President Trump said on Wednesday that he would begin to cut the federal budget with the help of his Cabinet.
“We’re going to ask every Cabinet secretary to cut 5 percent for next year,” Trump said before a Cabinet meeting at the White House.
The president’s request is likely for his fiscal 2020 budget proposal, which is due to Congress early next year.
Although Trump can ask his Cabinet secretaries to cut their budget proposals, the federal budget is approved by Congress. Lawmakers are free to draw up their own spending plans for federal agencies and the rest of the government.
The president does have the leverage of his veto. After approving the $1.3 trillion budget plan Congress sent him in March, Trump threatened he would “never sign another bill like this again.”
The Treasury Department reported that the federal budget deficit rose this year to $779 billion. That amounts to a 17 percent increase over the previous year, and it’s the highest deficit in six years.
Trump has called for deep, double-digit-percentage reductions for federal departments that were rejected by Congress.

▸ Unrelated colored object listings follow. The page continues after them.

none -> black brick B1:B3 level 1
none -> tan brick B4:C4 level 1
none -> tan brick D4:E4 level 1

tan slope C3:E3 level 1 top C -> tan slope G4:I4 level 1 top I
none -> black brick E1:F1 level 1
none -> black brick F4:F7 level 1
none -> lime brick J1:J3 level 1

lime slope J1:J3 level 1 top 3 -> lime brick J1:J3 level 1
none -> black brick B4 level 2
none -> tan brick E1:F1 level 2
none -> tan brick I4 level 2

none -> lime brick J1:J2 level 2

His first proposed budget last year included the elimination of 62 agencies, which lawmakers ignored.
Conservatives are increasingly restive about budget deficits, which have received far less attention from Republicans lately than they did during the Obama administration.
Trump blamed Democrats in Congress for seeking increased spending on domestic programs in exchange for his desire to build up the military. Unwilling to threaten a shutdown before the midterm election, Trump indicated that he felt compelled to go along with spending bills to secure his desired increases for the Pentagon.

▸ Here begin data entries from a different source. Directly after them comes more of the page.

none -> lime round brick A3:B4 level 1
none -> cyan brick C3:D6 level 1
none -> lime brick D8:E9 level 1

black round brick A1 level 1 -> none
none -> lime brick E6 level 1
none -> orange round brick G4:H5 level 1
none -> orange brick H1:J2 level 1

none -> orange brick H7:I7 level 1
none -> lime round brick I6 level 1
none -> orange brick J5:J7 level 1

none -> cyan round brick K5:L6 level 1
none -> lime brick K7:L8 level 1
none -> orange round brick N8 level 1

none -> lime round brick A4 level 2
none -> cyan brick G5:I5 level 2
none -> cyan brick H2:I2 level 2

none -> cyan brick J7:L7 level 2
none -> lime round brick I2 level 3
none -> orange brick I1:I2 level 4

He attributed a spike in federal spending to the needs of the military.
“Military was falling apart, it was depleted, it was in very bad shape,” he said Wednesday.
This year’s deficit could have been higher, the Treasury said, but the timing of certain payments was shifted.

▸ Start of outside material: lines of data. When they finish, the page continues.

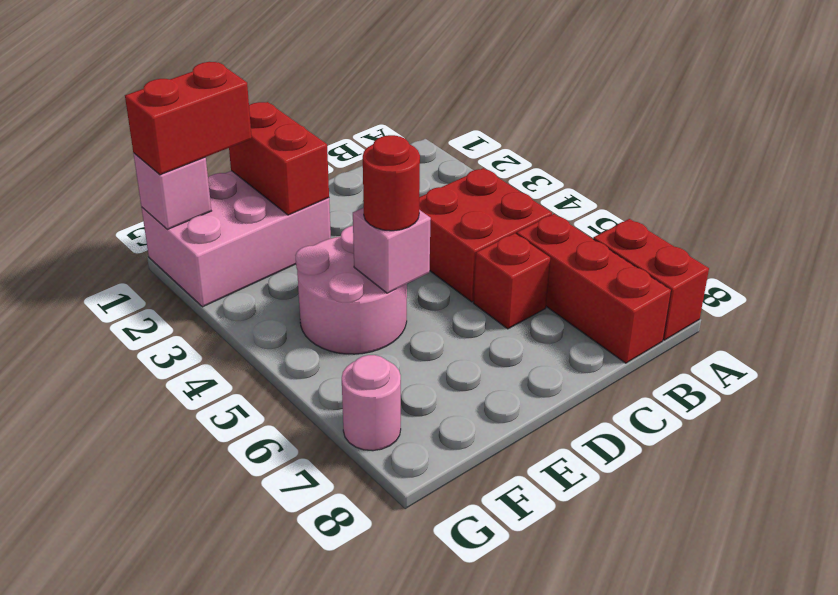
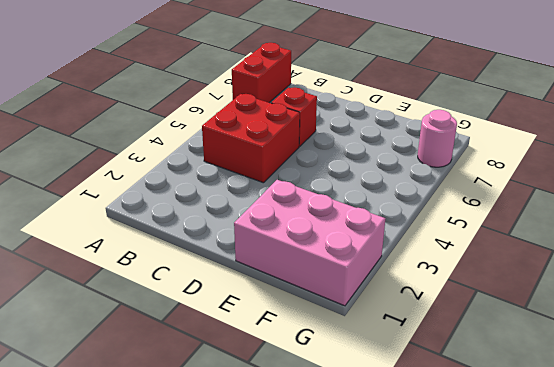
none -> red brick B6:B8 level 1
none -> pink round brick E4:F5 level 1
none -> red brick E1:E2 level 2

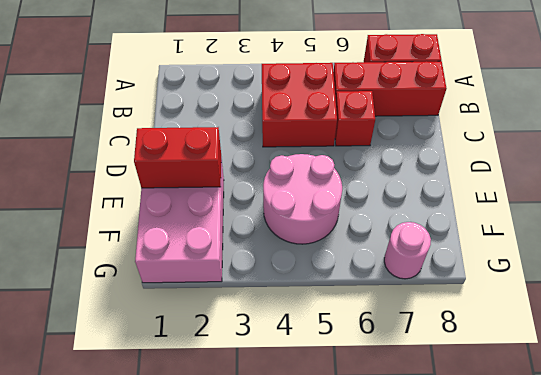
none -> pink brick E5 level 2
none -> pink brick G1 level 2
none -> red round brick E5 level 3

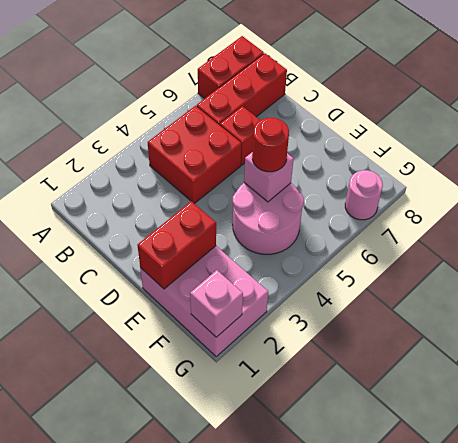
none -> red brick F1:G1 level 3

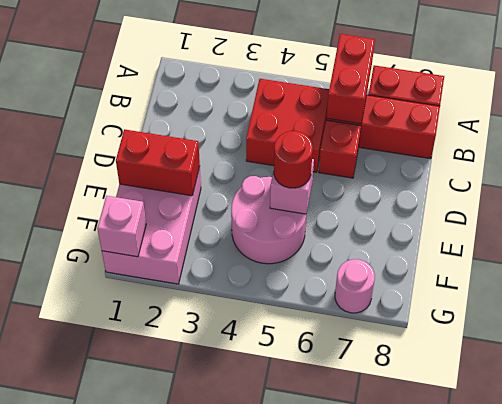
red brick A6:B6 level 2 -> red brick F1:G1 level 3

This week, Treasury Secretary Steven Mnuchin suggested that deficit increases were the “dire consequences of irresponsible and unnecessary spending.”
A report from the nonpartisan Congressional Budget Office, released this month, said tax cuts Congress approved last year partially led to the deficit jump. Yet this was necessary to secure such a booming economy.
Stan Collender, a professor of public policy at Georgetown University, said that if the entire annual federal budget was cut by 5%, it would be $200 billion to $300 billion – and the federal budget deficit for next year is projected at $1.1 trillion. This would be a significant cut. Even Ron Paul once suggested a 1% cut across government to balance the budget within five years.
Three-quarters of the federal government has been funded through the end of September 2019. The remaining agencies, which include the Departments of Agriculture, Justice, Transportation and Homeland Security, are funded through Dec. 7.
Congress will attempt to avoid a partial government shutdown and pass a budget for those agencies before the end of the year.
Lawmakers debate spending for the Transportation Department for the year that started Oct. 1. The House approved $71.8 billion and the Senate $71.4 billion for the Departments of Transportation and Housing and Urban Development, which are each more than $1 billion above current spending and more than $23 billion above what the Trump administration requested.
The Department of Veterans Affairs, which is second in size only to the Pentagon among federal agencies, has a budget of roughly $200 billion for the coming fiscal 2019 year. That includes $8 billion for mental health care services, $400 million for opioid abuse prevention and $200 million for suicide prevention efforts. Trump has been very adamant about taking care of our veterans.